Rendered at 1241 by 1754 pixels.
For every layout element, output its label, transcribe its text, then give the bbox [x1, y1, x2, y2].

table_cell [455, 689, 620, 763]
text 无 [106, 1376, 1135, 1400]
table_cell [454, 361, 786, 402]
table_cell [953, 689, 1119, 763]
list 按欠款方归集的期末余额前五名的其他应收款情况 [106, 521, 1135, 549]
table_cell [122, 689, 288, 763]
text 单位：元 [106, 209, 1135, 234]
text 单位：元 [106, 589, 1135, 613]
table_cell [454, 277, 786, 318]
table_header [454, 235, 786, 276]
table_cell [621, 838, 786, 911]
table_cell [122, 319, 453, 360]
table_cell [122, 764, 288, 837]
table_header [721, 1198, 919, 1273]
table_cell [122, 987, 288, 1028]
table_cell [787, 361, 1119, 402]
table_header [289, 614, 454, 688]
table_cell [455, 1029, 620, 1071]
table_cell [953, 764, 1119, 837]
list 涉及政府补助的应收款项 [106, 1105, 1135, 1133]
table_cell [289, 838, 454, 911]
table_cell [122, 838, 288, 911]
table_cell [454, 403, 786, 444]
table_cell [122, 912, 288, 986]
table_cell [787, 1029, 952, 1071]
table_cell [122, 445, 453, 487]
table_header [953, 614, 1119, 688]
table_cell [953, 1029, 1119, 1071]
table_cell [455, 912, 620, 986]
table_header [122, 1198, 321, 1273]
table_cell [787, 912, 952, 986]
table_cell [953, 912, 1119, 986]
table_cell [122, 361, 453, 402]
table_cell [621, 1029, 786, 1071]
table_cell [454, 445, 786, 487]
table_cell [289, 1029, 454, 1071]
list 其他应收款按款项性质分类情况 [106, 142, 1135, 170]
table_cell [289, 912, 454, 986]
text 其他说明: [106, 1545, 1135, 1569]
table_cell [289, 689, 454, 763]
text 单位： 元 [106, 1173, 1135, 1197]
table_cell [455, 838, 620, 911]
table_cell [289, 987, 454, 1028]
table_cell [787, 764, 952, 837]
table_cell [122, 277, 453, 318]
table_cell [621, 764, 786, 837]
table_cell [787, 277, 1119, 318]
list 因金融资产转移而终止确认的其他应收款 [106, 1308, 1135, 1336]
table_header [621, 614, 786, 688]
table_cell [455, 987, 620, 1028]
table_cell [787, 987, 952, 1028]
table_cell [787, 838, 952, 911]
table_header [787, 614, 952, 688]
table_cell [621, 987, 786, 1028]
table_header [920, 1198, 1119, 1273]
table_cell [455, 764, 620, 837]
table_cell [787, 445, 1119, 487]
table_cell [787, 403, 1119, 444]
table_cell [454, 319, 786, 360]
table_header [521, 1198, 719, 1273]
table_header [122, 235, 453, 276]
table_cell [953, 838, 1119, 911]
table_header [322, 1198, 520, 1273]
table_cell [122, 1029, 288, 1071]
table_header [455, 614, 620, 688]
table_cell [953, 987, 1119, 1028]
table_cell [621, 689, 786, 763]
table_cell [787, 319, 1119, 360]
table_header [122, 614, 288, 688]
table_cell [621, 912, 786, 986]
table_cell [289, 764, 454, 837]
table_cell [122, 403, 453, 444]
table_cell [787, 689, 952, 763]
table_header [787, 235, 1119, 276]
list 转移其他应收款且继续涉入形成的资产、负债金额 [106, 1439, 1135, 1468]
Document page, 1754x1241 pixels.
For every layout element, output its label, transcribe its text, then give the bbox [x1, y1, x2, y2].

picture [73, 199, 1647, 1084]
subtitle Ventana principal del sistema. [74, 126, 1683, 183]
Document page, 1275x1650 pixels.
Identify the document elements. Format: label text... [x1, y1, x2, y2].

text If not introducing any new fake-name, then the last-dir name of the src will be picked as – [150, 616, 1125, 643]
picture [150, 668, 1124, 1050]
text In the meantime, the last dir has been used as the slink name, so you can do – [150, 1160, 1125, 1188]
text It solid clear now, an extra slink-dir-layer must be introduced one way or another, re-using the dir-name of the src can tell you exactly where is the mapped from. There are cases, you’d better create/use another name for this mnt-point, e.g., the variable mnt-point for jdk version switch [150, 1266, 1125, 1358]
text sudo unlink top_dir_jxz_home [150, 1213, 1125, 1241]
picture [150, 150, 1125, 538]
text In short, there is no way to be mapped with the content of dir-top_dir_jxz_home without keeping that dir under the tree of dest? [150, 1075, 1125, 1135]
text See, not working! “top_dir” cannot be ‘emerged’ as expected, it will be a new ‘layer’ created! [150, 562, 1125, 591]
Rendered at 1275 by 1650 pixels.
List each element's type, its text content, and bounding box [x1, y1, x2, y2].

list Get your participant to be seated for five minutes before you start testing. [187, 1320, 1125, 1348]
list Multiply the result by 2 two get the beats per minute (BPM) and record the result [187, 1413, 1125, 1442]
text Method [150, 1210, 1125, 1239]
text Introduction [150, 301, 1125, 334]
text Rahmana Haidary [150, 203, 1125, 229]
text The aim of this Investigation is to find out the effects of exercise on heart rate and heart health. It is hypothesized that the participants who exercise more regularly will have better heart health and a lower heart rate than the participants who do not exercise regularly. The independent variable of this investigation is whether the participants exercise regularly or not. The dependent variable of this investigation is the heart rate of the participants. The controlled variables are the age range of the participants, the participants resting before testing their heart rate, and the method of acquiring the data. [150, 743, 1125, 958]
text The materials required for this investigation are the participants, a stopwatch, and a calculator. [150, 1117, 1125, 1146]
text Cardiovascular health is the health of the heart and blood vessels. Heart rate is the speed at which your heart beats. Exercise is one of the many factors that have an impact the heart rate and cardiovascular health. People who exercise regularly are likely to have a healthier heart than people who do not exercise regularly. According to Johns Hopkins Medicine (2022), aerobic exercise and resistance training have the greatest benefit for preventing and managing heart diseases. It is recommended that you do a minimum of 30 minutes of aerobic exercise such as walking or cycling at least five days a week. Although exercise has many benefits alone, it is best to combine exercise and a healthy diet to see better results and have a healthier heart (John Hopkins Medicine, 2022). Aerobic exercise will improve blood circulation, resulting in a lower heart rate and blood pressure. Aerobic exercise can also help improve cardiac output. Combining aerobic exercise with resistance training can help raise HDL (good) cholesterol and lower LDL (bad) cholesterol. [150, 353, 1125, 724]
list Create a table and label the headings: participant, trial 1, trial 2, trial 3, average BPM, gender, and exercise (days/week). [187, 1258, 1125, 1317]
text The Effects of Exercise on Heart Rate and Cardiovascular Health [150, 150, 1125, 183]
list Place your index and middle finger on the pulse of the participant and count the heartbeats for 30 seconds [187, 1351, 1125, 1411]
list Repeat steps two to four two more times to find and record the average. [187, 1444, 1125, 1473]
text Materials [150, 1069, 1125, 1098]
★ ★ ★ ★ ★
_PROBLEM REQUIREMENTS_: This task calls for each line of the material that contains "page".

_ANSWER TO THIS PROBLEM_:
Document page, 1754x1241 pixels.
Document page, 1275x1650 pixels.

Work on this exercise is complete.